Betty White died yesterday, at 99.  The New York Times says:

“A cultural icon”: Television stars, comedians, a president and seemingly the whole internet paid tribute to Betty White.

Really?  Will no one speak up for those who have real achievements but will join Betty in the dumpster of useless Hollywood has-beens because even the New York Times thought Betty White was something?  “James Baldwin died– he lived a life well-lived.”  “Richard Nixon died– another life well-lived.”  “Leonard Cohen died.  Yet another life well-lived”.  I could go on.  And on.  And on.

I would say that I racked my brain trying to think of a single distinguished achievement by Betty White but I didn’t even bother.  Even her fans have to admit that she has not a single notable achievement in her resume.  Not a single great movie role.  Not a single great achievement behind the camera.  And a long list of mediocre television appearance.  I’m sure you are baffled: then how did she get to be so famous?

We have all been bombarded with this “Betty White is so great, so funny, so cute” bullshit that it would have been impossible to avoid.  The truth is that Betty White was never anything more than a boring “celebrity” in the most bankrupt definition of the term: someone without any real achievements who is famous for being famous.  That’s why she was added to the cast of  “The Mary Tyler Moore Show” (she was also a personal friend of the star of the show) and that’s why she got a role in “Golden Girls”.

Betty White broke barriers, defied expectations, served her country, and pushed us all to laugh.  (Michelle Obama on Twitter).

Broke barriers?  Which barrier was that?  The one that prevents  privileged ambitious attractive young women with connections from getting onto TV in trivial inconsequential roles and than leveraging their exposure into trite game show gigs and then leveraging that into a sitcom gig– because your friend, the star of the sitcom, gave it to you?

Or that tremendous barrier against old people being hilariously interested in sex?

She was famous.  For being famous.  A reassuring porridge of unthreatening pabulum for the American public–mostly women– to consume without fear of the slightest disturbing vibration.  Nobody regarded her as a serious enough talent to give her a substantial role.  TV-land, lady.

What was she famous for?  Take a close look.  Not a single damn thing.  Quick– name the movie that catapulted her to stardom?  Of course you can’t: she didn’t star in a single notable movie.

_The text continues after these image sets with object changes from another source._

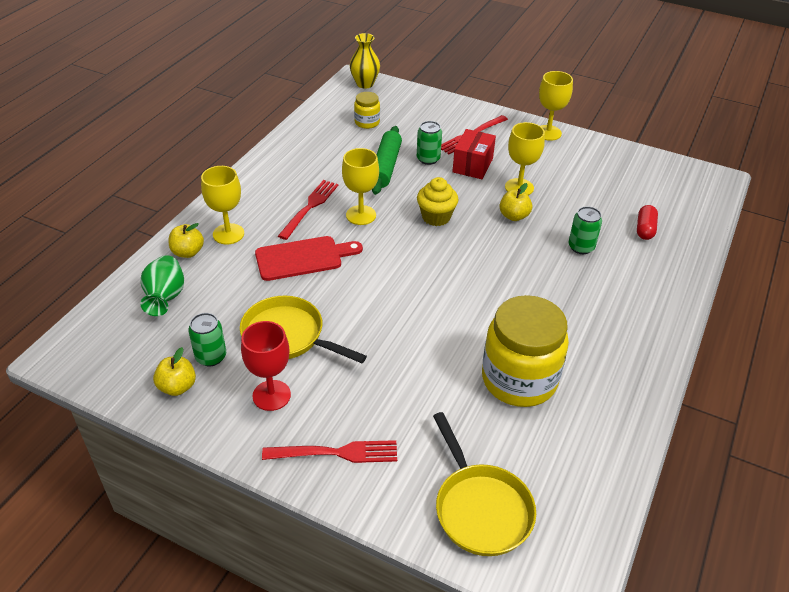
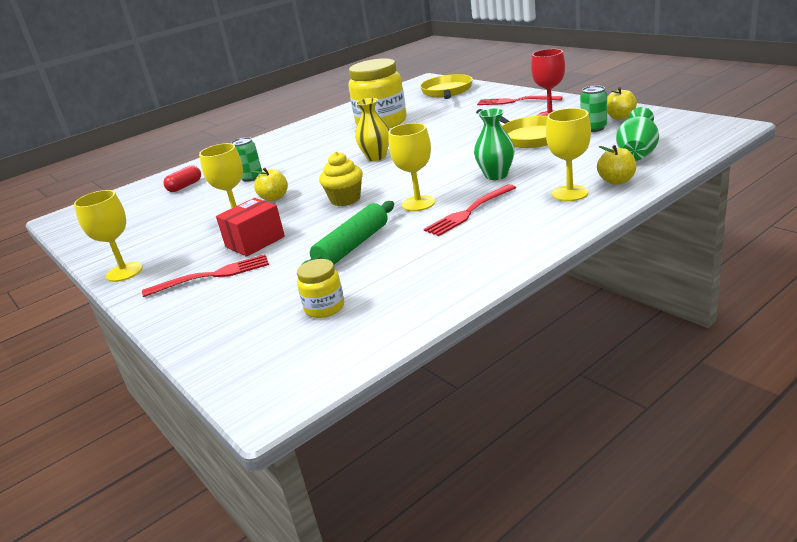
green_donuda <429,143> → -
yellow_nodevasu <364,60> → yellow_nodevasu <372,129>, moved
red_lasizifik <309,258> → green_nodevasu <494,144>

You have to accept that she got her “big” television roles because she was a celebrity, which counts as nothing.  She didn’t blow people away with an audition.  She didn’t sell people on the part.  She was a comforting, familiar face to tv viewers.  TV Viewers are idiots: they decide what to watch based on which overly familiar celebrity is in the cast.  That’s why Bill Cosby was a success.  That’s why there was never an inter-racial dating on the Bill Cosby show.  That’s why there was Bill Cosby: you get the celebrity you deserve.

So how did she get that “celebrity” status?  By leveraging small, insignificant roles in radio and tv into guest appearances on that stream of sewage we call television game shows.  From her over-exposure on the game shows, celebritydom.  From celebritydom, casting decisions, as well as her personal friendship with Mary Tyler Moore.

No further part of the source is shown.